A denúncia do vereador Vitor Costa (PT) levou o Ministério Público de Minas Gerais a abrir investigação sobre a possível inconstitucionalidade da Lei Complementar nº 251/2026, em Divinópolis.
A legislação altera a Lei Complementar nº 126/2006, que estrutura o Diviprev, e passou a proibir a participação, nos Conselhos Administrativo e Fiscal, de pessoas que ocupem cargo de agente político, sejam filiadas a partidos políticos ou integrem diretorias sindicais. A norma também modificou o artigo 116, permitindo que o chefe do Executivo consulte os conselhos para opinar, em sessão conjunta, sobre projetos que alterem a própria lei da previdência municipal.
Na denúncia apresentada ao Ministério Público, Vitor Costa argumenta que a medida pode ferir princípios constitucionais, como a liberdade de associação e a participação democrática na gestão pública, ao restringir a presença de representantes com vínculos partidários ou sindicais.
Em publicação nas redes sociais, o vereador destacou: “Denunciei ao Ministério Público, e agora há uma investigação sobre a possível inconstitucionalidade da Lei 251/2026. Não vamos aceitar retrocessos. Sigo firme na defesa da democracia e da participação”, afirmou.
O caso segue sob análise do Ministério Público.

++++++++

**Tarefas a realizar:**
1 > Transcreva o trecho da notícia sobre a Lei Complementar nº 251/2026 que começa em "A legislação altera" e termina em "partidários ou sindicais.".
2 > Indique se cada afirmação abaixo está de acordo com a notícia sobre a Lei Complementar nº 251/2026. Responda sim ou não e cite as palavras exatas da notícia que justificam a resposta.
(a) A Lei Complementar nº 251/2026 altera a Lei Complementar nº 126/2006, que estrutura o Diviprev.
(b) A nova norma permite que pessoas filiadas a partidos políticos integrem o Conselho Fiscal.
(c) O Ministério Público já concluiu a análise do caso.
3 > Segundo a notícia sobre a Lei Complementar nº 251/2026, que artigo a norma modificou para permitir que o chefe do Executivo consulte os conselhos?

**Dados brutos:**
++++++++

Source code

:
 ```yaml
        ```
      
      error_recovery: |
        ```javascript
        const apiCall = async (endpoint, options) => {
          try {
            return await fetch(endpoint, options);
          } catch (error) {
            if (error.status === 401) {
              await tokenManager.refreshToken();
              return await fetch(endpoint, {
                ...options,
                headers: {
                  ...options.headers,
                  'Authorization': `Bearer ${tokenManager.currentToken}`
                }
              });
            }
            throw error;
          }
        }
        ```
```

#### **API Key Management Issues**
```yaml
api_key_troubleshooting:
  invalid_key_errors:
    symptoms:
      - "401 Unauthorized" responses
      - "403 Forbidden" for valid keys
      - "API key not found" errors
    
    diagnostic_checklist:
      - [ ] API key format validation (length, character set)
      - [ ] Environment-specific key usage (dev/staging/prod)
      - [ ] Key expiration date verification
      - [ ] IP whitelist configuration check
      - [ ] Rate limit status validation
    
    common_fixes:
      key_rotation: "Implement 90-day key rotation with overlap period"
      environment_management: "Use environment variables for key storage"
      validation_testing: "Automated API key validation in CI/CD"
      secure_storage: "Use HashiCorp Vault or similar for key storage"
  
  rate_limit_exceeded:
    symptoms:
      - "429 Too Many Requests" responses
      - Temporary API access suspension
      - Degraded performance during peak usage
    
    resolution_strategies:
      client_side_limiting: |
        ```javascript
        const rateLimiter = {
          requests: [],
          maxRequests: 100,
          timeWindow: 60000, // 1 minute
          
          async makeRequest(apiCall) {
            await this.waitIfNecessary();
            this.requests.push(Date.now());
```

++++++++

**Respostas esperadas:**
1 >
A legislação altera a Lei Complementar nº 126/2006, que estrutura o Diviprev, e passou a proibir a participação, nos Conselhos Administrativo e Fiscal, de pessoas que ocupem cargo de agente político, sejam filiadas a partidos políticos ou integrem diretorias sindicais. A norma também modificou o artigo 116, permitindo que o chefe do Executivo consulte os conselhos para opinar, em sessão conjunta, sobre projetos que alterem a própria lei da previdência municipal.
Na denúncia apresentada ao Ministério Público, Vitor Costa argumenta que a medida pode ferir princípios constitucionais, como a liberdade de associação e a participação democrática na gestão pública, ao restringir a presença de representantes com vínculos partidários ou sindicais.

2 >
(a) Sim: "A legislação altera a Lei Complementar nº 126/2006, que estrutura o Diviprev".
(b) Não: "passou a proibir a participação, nos Conselhos Administrativo e Fiscal, de pessoas que ocupem cargo de agente político, sejam filiadas a partidos políticos ou integrem diretorias sindicais".
(c) Não: "O caso segue sob análise do Ministério Público."

3 > O artigo 116.